Researchers at security giant Symantec have released details on what they say is confirmation that the proof-of-concept (PoC) threat known as Mabouia could be used to create functional OS X crypto ransomware.
Detected by Symantec as OSX.Ransomcrypt, Mabouia was developed by Brazilian cybersecurity researcher Rafael Salema Marques, who wrote the PoC malware to highlight the fact that Macs may not be immune to the threat of ransomware. It works by encrypting files on the infected computer and sending the encryption key to a command-and-control (C&C) server. The malware displays payment instructions on the infected computer, including a unique ID the victim would need to use to retrieve a decryption key. This key can potentially be sent to the victim upon payment of a ransom.

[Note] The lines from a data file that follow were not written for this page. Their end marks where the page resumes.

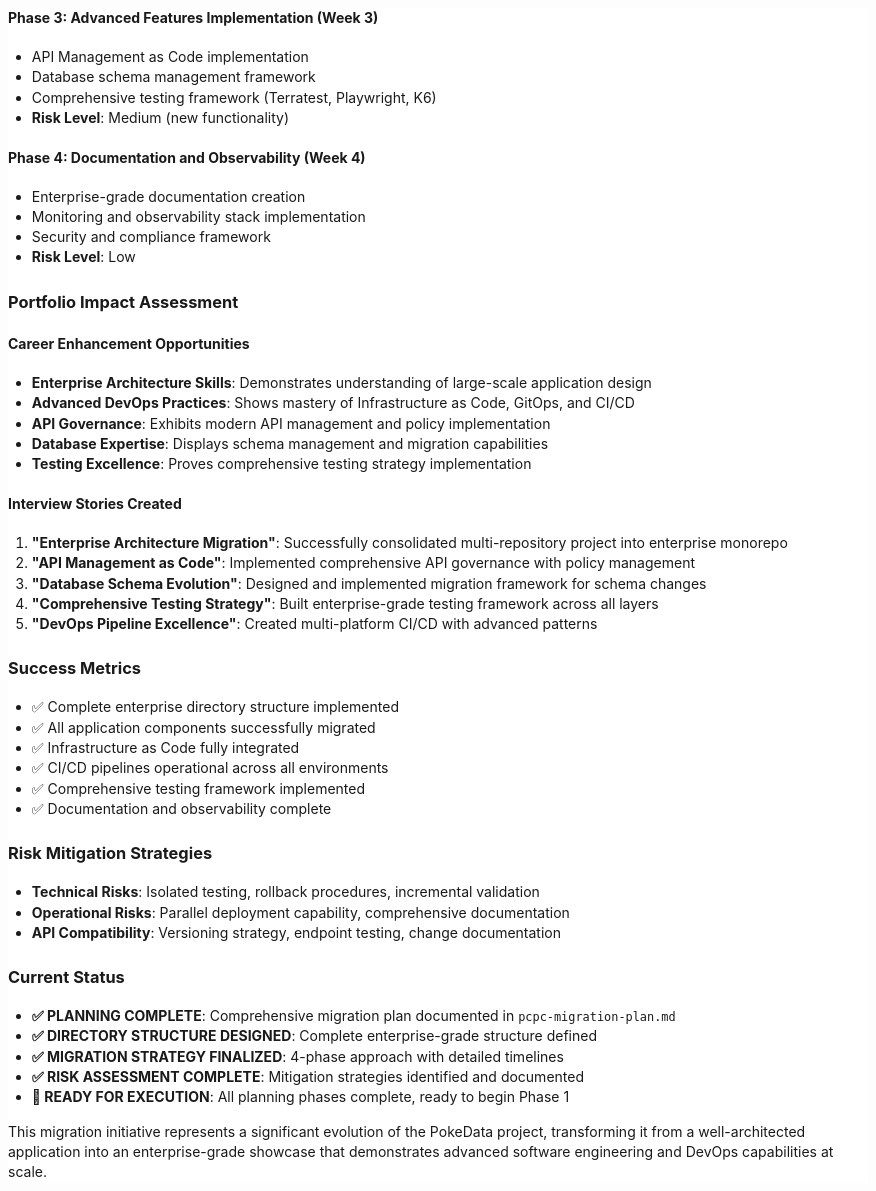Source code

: #### **Phase 3: Advanced Features Implementation (Week 3)**
- API Management as Code implementation
- Database schema management framework
- Comprehensive testing framework (Terratest, Playwright, K6)
- **Risk Level**: Medium (new functionality)

#### **Phase 4: Documentation and Observability (Week 4)**
- Enterprise-grade documentation creation
- Monitoring and observability stack implementation
- Security and compliance framework
- **Risk Level**: Low

### **Portfolio Impact Assessment**

#### **Career Enhancement Opportunities**
- **Enterprise Architecture Skills**: Demonstrates understanding of large-scale application design
- **Advanced DevOps Practices**: Shows mastery of Infrastructure as Code, GitOps, and CI/CD
- **API Governance**: Exhibits modern API management and policy implementation
- **Database Expertise**: Displays schema management and migration capabilities
- **Testing Excellence**: Proves comprehensive testing strategy implementation

#### **Interview Stories Created**
1. **"Enterprise Architecture Migration"**: Successfully consolidated multi-repository project into enterprise monorepo
2. **"API Management as Code"**: Implemented comprehensive API governance with policy management
3. **"Database Schema Evolution"**: Designed and implemented migration framework for schema changes
4. **"Comprehensive Testing Strategy"**: Built enterprise-grade testing framework across all layers
5. **"DevOps Pipeline Excellence"**: Created multi-platform CI/CD with advanced patterns

### **Success Metrics**
- ✅ Complete enterprise directory structure implemented
- ✅ All application components successfully migrated
- ✅ Infrastructure as Code fully integrated
- ✅ CI/CD pipelines operational across all environments
- ✅ Comprehensive testing framework implemented
- ✅ Documentation and observability complete

### **Risk Mitigation Strategies**
- **Technical Risks**: Isolated testing, rollback procedures, incremental validation
- **Operational Risks**: Parallel deployment capability, comprehensive documentation
- **API Compatibility**: Versioning strategy, endpoint testing, change documentation

### **Current Status**
- **✅ PLANNING COMPLETE**: Comprehensive migration plan documented in `pcpc-migration-plan.md`
- **✅ DIRECTORY STRUCTURE DESIGNED**: Complete enterprise-grade structure defined
- **✅ MIGRATION STRATEGY FINALIZED**: 4-phase approach with detailed timelines
- **✅ RISK ASSESSMENT COMPLETE**: Mitigation strategies identified and documented
- **🔄 READY FOR EXECUTION**: All planning phases complete, ready to begin Phase 1

This migration initiative represents a significant evolution of the PokeData project, transforming it from a well-architected application into an enterprise-grade showcase that demonstrates advanced software engineering and DevOps capabilities at scale.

Because it’s a proof of concept, Mabouia only encrypts files saved in a directory called “ransom”. Most Mac users will not have a directory with this name on their computer. Marques went on to share a sample of the ransomware with Apple and Symantec with the latter’s analysis confirming that the PoC is functional. Marques said he has no intention of publicly releasing the malware.
Symantec believes that Mabouia is the first case of file-based crypto ransomware for OS X, albeit a proof-of-concept, even though Macs have nevertheless already been targeted by ransomware in the form of browser-based threats.